- [Exercise]: Please pull out every line of the material below that contains the string "para", and copy each of those lines unchanged.

(Records supplied)

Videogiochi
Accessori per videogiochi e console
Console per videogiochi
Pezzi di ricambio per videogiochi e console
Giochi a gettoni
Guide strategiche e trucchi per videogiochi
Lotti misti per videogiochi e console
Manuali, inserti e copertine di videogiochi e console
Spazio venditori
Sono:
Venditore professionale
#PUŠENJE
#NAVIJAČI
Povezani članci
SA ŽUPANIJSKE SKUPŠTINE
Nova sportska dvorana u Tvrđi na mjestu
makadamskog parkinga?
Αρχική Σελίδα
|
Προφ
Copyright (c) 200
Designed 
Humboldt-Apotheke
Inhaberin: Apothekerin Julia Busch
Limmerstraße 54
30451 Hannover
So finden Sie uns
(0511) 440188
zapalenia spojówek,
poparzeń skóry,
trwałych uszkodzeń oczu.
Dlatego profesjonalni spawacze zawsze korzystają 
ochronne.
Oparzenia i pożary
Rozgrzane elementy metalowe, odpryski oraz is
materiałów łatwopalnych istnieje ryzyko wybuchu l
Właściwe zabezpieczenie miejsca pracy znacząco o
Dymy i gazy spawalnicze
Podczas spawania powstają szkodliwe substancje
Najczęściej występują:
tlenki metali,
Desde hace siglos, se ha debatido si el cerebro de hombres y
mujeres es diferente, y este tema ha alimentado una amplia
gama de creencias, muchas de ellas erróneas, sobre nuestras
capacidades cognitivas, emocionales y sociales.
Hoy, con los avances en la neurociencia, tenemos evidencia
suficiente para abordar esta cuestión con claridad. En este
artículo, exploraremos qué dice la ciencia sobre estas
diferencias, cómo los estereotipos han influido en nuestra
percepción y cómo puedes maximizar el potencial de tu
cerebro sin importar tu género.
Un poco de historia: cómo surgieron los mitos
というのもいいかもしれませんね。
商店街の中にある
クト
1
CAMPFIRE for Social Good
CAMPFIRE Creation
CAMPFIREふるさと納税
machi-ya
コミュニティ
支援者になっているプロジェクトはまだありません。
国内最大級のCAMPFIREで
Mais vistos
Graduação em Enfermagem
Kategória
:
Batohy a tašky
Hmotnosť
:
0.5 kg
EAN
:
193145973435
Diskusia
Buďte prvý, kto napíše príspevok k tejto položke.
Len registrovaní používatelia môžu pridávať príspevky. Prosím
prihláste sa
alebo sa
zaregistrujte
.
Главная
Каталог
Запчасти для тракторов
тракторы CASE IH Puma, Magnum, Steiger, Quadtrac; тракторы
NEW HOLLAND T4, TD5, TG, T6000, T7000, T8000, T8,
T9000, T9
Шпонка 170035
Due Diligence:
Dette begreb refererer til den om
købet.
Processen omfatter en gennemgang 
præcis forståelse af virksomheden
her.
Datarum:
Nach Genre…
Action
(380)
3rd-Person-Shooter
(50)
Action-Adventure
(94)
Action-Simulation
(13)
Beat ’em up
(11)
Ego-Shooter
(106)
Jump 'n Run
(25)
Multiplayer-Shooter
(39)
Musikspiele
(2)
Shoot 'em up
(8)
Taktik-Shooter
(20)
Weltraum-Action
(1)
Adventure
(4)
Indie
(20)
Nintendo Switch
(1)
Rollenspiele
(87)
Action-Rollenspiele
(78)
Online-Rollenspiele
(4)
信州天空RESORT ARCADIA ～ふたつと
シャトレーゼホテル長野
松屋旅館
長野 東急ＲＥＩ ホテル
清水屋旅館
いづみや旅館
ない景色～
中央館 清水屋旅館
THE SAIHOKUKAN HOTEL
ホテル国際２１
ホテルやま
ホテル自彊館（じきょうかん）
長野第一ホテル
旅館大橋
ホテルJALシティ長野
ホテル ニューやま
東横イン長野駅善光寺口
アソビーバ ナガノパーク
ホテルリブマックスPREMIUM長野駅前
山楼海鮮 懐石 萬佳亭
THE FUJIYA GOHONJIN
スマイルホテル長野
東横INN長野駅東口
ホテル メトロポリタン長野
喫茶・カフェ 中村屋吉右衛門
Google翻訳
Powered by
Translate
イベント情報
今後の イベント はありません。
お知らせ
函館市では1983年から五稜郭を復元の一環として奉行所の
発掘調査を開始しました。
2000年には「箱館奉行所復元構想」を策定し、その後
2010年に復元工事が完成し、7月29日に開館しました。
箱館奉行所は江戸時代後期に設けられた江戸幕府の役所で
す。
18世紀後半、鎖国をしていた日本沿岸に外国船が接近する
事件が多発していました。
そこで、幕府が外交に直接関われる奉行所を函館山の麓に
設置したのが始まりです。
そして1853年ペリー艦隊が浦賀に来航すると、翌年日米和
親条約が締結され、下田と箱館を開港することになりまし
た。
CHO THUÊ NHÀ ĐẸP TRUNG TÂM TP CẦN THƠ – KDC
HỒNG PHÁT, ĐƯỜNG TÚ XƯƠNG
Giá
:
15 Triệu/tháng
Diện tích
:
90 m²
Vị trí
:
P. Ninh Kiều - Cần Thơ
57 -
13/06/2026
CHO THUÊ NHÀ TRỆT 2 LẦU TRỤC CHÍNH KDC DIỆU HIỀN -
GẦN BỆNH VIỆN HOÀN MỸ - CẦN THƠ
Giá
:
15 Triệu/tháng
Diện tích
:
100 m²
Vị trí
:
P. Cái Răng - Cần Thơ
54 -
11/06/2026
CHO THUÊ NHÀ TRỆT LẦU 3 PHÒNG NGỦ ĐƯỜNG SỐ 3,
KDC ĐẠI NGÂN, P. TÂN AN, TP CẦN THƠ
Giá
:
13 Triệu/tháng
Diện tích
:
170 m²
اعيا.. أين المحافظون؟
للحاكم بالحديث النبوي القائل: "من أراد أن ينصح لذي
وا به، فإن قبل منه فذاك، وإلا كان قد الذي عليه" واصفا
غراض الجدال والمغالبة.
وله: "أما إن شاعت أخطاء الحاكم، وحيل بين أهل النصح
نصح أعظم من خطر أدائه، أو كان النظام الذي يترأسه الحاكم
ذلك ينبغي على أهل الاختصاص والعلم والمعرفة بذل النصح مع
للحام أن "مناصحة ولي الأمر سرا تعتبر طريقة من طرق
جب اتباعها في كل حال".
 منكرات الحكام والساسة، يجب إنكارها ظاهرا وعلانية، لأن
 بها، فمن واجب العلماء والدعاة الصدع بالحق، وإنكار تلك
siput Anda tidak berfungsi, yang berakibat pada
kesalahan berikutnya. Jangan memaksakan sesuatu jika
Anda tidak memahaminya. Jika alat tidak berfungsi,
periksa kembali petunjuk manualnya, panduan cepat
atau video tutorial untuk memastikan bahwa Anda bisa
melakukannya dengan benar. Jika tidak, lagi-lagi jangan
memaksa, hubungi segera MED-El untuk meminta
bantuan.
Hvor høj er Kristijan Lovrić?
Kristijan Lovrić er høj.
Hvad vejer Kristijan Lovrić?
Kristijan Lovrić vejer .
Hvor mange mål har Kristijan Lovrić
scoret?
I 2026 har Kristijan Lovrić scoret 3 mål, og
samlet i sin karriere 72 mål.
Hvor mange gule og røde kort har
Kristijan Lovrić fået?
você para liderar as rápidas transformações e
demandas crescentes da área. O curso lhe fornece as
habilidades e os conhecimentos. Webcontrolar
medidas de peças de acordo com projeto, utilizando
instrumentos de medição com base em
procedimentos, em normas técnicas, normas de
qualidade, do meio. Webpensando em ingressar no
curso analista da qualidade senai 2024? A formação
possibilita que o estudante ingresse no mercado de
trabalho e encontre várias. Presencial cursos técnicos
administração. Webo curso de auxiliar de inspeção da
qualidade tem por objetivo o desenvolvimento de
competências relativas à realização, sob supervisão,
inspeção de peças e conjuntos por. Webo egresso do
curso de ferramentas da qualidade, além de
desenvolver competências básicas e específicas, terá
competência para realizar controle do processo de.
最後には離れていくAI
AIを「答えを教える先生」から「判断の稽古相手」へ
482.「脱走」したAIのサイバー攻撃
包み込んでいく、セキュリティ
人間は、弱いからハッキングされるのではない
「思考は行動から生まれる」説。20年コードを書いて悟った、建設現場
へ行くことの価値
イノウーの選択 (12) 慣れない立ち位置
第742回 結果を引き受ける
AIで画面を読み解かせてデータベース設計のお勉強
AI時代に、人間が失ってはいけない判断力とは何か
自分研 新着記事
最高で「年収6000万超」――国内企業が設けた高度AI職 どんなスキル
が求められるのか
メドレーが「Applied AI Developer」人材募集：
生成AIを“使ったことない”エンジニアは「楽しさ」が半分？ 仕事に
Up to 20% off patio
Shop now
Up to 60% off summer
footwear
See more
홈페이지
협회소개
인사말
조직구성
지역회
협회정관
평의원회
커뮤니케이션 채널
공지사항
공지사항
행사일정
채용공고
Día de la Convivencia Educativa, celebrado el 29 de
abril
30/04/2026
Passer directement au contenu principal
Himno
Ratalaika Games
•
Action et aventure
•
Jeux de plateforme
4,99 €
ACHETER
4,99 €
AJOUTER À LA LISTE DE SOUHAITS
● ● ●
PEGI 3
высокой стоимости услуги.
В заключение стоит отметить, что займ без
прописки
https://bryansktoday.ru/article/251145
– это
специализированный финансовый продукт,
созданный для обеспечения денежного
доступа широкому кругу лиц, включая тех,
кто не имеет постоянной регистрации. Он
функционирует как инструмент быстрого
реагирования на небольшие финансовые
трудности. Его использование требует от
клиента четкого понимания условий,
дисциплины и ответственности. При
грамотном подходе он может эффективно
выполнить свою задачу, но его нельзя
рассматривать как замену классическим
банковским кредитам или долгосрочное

(End Records supplied)

- [Output of the exercise]:
suficiente para abordar esta cuestión con claridad. En este
você para liderar as rápidas transformações e
competência para realizar controle do processo de.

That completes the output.